Given data:

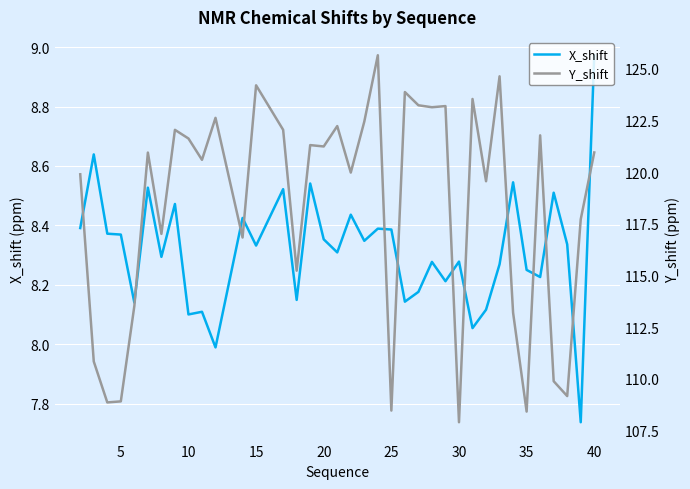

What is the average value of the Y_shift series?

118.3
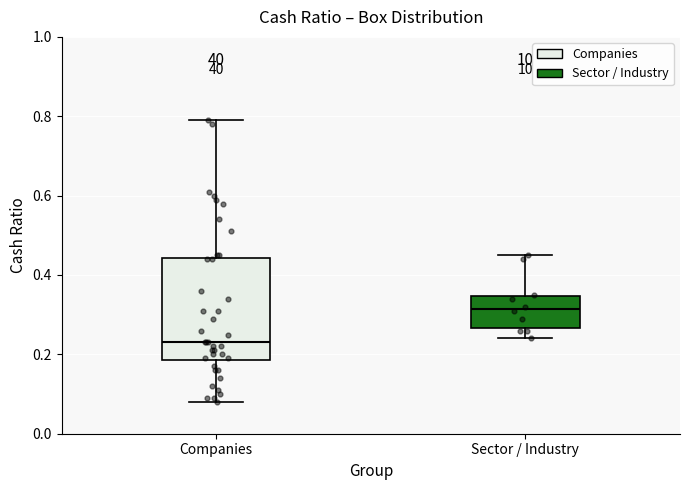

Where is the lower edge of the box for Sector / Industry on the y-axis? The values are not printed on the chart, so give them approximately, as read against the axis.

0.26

* * *

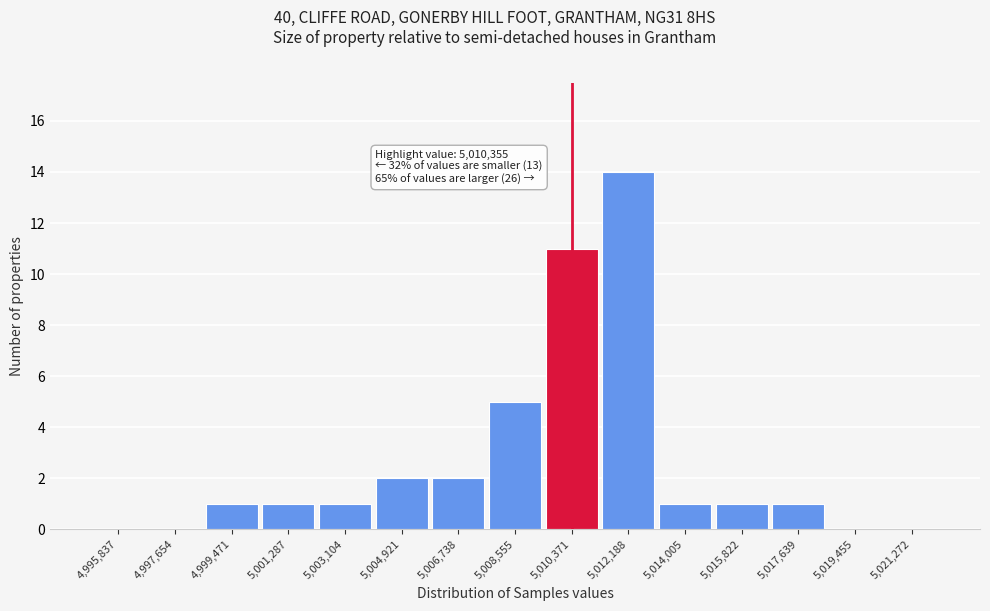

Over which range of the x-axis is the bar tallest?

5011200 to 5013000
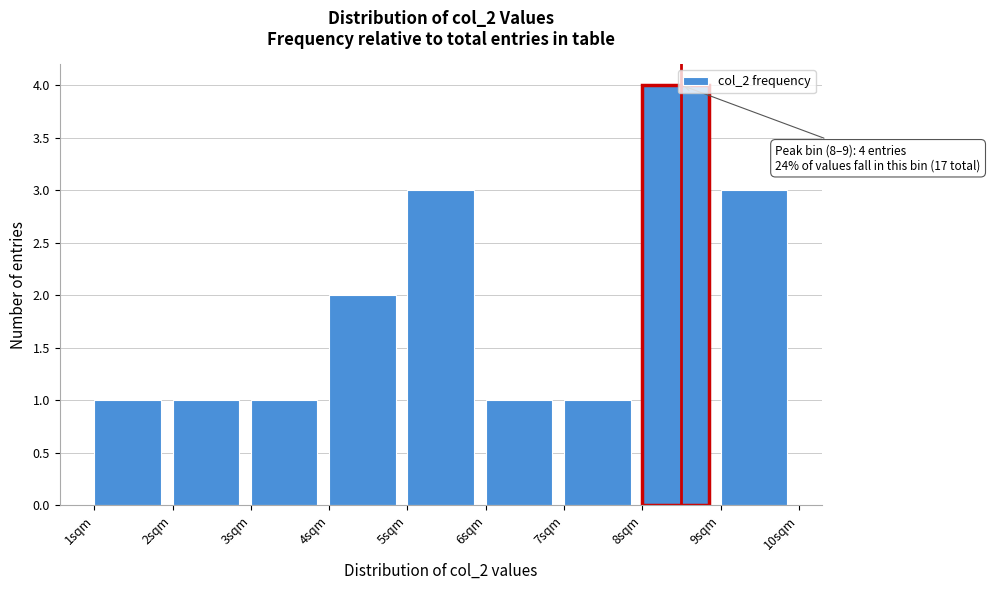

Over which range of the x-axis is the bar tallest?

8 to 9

---

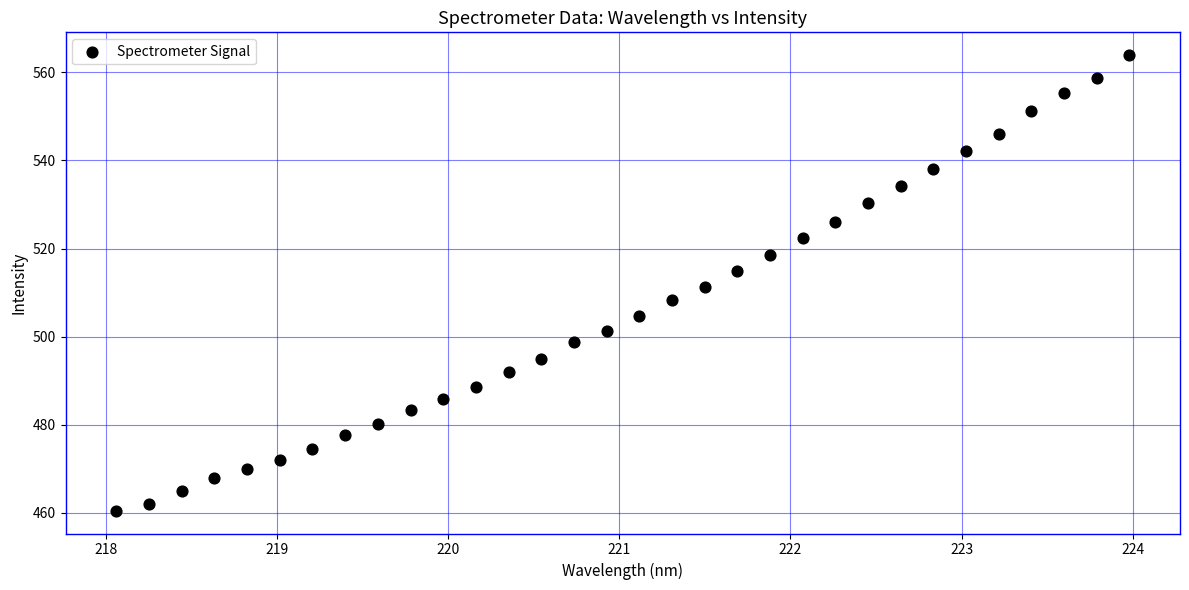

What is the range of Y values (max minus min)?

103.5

Work to be completed: Could you write out the lines as a numbered list, starting with the line that contains "What is the average" and going on through the line that contains "Where is the", with blank lines and the pictures left out?

Output for this task:
1. What is the average value of the Y_shift series?
2. 118.3
3. Where is the lower edge of the box for Sector / Industry on the y-axis? The values are not printed on the chart, so give them approximately, as read against the axis.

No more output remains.